- ЗАДАНИЕ A -
Откуда, согласно тексту о непредсказуемости человеческих судеб, приезжает хозяин «гелика»?
- ЗАДАНИЕ B -
Продолжите текст о непредсказуемости человеческих судеб, начав сразу после его последнего предложения.

- ТЕКСТ ДЛЯ ЧТЕНИЯ -
========

С людьми, как правило, происходит черт те что. Оказывается совершенно невозможно предсказать, какая судьба ожидает того или иного гражданина, после того как он  выпадает из окна, или просто из поля вашего внимания лет, скажем, на десять. В детстве вы мечтаете стать дантистом, и поджигаете муравьев, а в тридцать лет обнаруживаете, что не успеваете перебрать шатунно-поршневую группу даже к среде, хотя хозяин «гелика» приезжает из Воронежа уже во вторник. Бывает и так, что лет в десять вы закидываете прохожих яйцами и иным веселым нифелем из окна, а сегодня вы владеете адвокатской конторой «Кауфман и Маргулис». В общем, наперед сказать трудно.

Многие спрашивают меня: «Артем, ты так много знаешь о жизни! Ты знаешь не только как бороться с коррупцией, но и сколько лавровых листьев класть в борщ! Скажи, как воспитать наших детей, как оградить их от жестокости и идиотизма, окружающего нас в этом, с позволения сказать, Мире?» Обычно в таких случаях я надеваю штаны, выхожу в геометрический центр комнаты и рассказываю историю, как один мой друг утверждал, что не сможет съесть сырой кабачок, но проиграл пари. Так что давайте лучше обратимся к.

========

- Сохранённые записи данных -
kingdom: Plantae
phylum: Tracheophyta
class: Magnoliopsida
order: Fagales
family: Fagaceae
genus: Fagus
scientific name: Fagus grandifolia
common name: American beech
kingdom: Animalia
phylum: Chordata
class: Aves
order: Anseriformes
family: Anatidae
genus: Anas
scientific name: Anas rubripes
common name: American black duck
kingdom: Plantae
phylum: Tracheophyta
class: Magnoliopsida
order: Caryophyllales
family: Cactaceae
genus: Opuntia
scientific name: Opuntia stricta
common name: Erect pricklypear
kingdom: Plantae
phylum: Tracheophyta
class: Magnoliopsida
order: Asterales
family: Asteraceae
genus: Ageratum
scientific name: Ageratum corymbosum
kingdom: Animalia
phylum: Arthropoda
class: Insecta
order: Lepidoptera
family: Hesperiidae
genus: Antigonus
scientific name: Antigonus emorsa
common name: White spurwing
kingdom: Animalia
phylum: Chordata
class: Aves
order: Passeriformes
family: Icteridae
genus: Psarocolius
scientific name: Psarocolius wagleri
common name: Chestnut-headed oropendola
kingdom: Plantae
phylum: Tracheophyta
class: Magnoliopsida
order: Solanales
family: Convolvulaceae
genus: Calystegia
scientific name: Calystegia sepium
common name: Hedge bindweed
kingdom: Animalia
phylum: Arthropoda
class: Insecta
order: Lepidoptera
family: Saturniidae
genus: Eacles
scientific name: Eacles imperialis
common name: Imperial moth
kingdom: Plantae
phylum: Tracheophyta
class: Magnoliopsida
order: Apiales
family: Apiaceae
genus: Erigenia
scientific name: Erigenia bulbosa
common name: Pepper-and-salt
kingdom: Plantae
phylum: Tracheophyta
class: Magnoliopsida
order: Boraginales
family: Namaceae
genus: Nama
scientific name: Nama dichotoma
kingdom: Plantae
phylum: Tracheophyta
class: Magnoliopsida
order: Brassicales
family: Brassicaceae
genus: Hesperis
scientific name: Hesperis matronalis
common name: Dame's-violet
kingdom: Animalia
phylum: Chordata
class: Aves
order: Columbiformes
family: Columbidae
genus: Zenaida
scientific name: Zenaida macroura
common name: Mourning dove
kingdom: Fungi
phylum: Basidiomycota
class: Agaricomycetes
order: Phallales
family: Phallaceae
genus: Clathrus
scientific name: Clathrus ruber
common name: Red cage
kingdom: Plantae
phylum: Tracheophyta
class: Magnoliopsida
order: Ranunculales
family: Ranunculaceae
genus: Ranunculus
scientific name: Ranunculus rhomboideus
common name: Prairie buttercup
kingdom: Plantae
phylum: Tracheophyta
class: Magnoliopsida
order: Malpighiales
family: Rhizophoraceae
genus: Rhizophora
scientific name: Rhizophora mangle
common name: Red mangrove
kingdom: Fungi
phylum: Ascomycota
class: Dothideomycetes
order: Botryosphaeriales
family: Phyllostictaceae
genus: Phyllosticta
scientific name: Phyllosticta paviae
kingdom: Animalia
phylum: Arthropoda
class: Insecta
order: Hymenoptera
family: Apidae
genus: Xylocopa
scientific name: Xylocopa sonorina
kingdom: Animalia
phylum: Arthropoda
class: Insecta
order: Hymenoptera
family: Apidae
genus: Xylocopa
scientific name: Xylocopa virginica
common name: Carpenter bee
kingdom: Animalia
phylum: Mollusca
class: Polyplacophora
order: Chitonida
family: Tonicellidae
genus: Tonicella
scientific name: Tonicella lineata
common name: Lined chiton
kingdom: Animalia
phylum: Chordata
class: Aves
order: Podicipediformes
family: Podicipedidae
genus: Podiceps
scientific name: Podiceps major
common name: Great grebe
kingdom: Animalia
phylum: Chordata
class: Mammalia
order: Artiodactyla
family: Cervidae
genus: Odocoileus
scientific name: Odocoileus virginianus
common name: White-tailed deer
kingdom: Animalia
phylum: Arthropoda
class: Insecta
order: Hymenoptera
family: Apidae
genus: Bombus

========

- РЕЗУЛЬТАТ A -
Из Воронежа.

- РЕЗУЛЬТАТ B -
Вот, скажем, возьмем Сережу (ему об этом знать необязательно), и приведем его в пример. Не знаю, правда, чему этот пример может послужить, но все же. В школе Сережа был подготовлен к усвоению знаний так же, как сумчатый муравьед к получению заказного письма. Физически он был создан так, что на уроке физкультуры мог вполне сносно дотронуться обеими руками до подвешенного к потолку каната, и невысоко подпрыгнуть, тем самым демонстрируя свое стремление сдать норматив на подъем и спуск по этому самому канату. На каждом уроке труда Сережа получал по туловищу испорченной им же заготовкой, которую метал в него через всю мастерскую наш учитель. Компенсировал Сережа свой малый рост и низкую самооценку хамством и скабрёзными шутками в адрес окружающих. За что был регулярно бит. Мной в том числе. Мы не виделись тринадцать лет. Недавно я его встретил. Работает на заводе. Кем? Не спросил. Но мне почему-то, — когда он, перекинувшись со мной парой слов, оседлал скрипящий велик, и покатил к дому, — стало не по себе.  Вполне, кстати, вежливый и уверенный в себе человек получился. С усами.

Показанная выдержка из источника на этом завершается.